Nationwide spot checks by Greek tax inspectors have found that almost every other business is cheating the taxman in some way, as the debt-hobbled country's authorities struggle to improve revenue collection amid a crippling recession.

Despite repeated campaigns by successive governments to clamp down on tax fraud, it remains a major problem in Greece, which for the past three years has relied on vast international rescue loans to stave off bankruptcy.

Finance Ministry data released Friday showed that 731 of 1,465 companies — mostly restaurants, bars, coffee shops and clubs — checked from July 25 to Aug. 5 had violated tax laws. The highest rate of non-compliance, some 85 percent of those checked, was on the islands of Evia and Skyros.

The top tourist destinations of Mykonos, Santorini and Crete had rates of over 56 percent of the businesses investigated.

Authorities have recently ordered 12 businesses to close for a month for outstanding tax violations or resisting inspectors, and are planning to shut down another 14 for similar reasons — including a restaurant on Crete where customers allegedly chased away a team of inspectors this week.

Finance Minister Yannis Stournaras said the government was forced to pass special legislation to enable tax checks on weekends and during the holiday month of August.

"We are engaged in an unprecedented campaign, closing down businesses and legislating," he said in an interview with Mega TV, a private channel. "You can't win the fight against tax evasion without carrying out checks."

Stournaras said that, in some areas, entrepreneurs had not been issuing any receipts at all, concealing revenues and pocketing the sales tax levied on transactions.

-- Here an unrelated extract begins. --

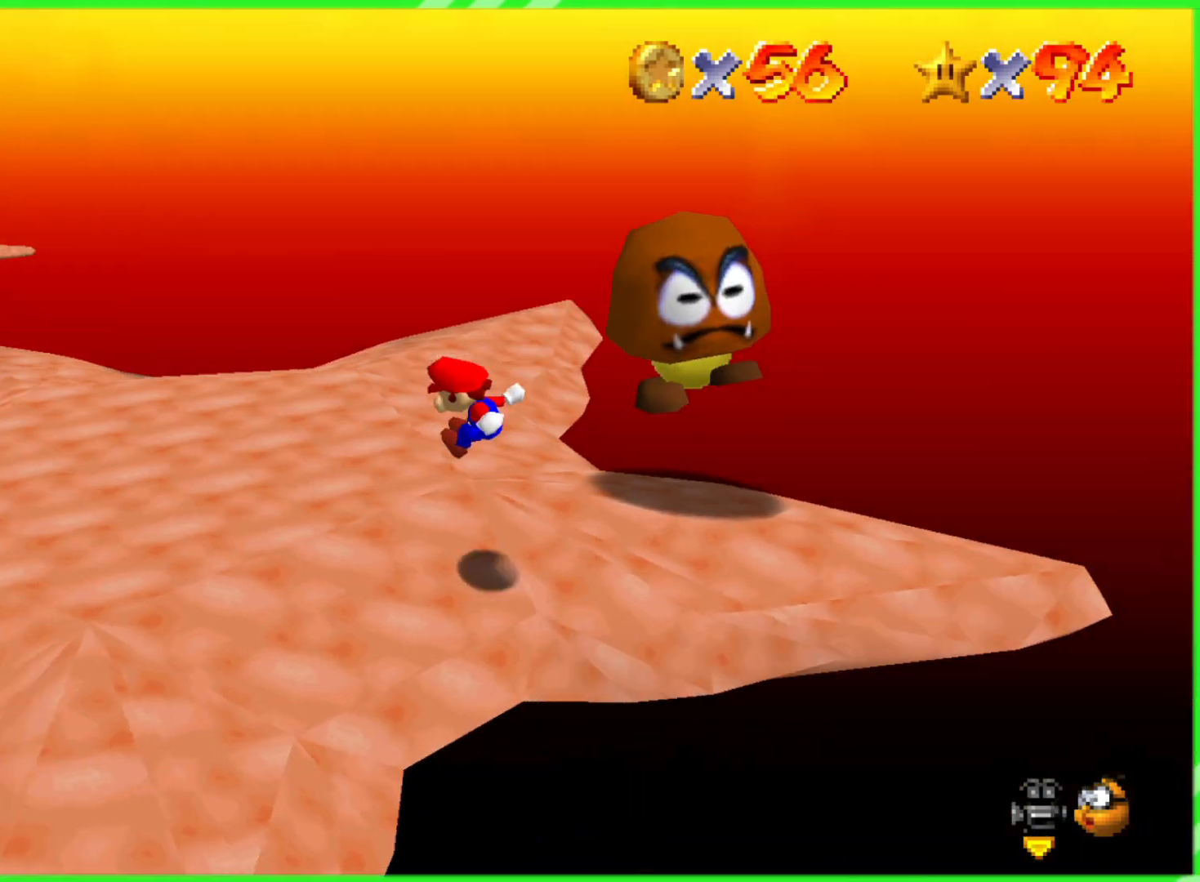
{"buttons": [], "left_stick": "center", "events": [[50, "C_LEFT", "up"], [83, "left_stick", "center"], [133, "C_LEFT", "down"], [300, "C_LEFT", "up"]]}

"If this is Greek society's system of values then I am truly sorry but penalties must be imposed," he said. "We must all demand receipts."

Taxpayers are encouraged to seek receipts for goods and services purchased — effectively doing the taxman's job — on pain of paying additional income tax.

Over the past three years, Greeks have been clobbered with successive tax hikes under a deeply resented austerity program demanded by the International Monetary Fund and European countries in exchange for the country's rescue loans.

Combined with pension and salary cuts, the measures worsened an economic contraction often compared with the Great Depression of the 1930s, with unemployment hitting a record 27.6 percent in May. Among youths, a staggering 65 percent is without a job, although the conservative-led government has suggested that some businesses have been firing staff and rehiring them under the table, to avoid social security contributions.

So far, the public sector, which is broadly seen as largely inefficient and overstaffed, has avoided job losses — civil servants have for about a century enjoyed guaranteed jobs for life.

But the government has promised creditors it will lay off 15,000 civil servants by the end of next year, and suspend another 25,000 for up to eight months before subjecting them to involuntary transfers.

Stournaras said Friday that the layoffs are intended to improve the quality of the civil service rather than to save money.

"Those who will leave will be employees with disciplinary offences, who cannot carry out their duties, and will all be replaced by young people," he said.

A report by the public administration inspectorate this week found that nearly 70 percent of workers at the state National Tourism Organization failed to work the minimum hours required in November. At a state social security fund the figure rose to 75 percent, some of whom allegedly still received overtime pay.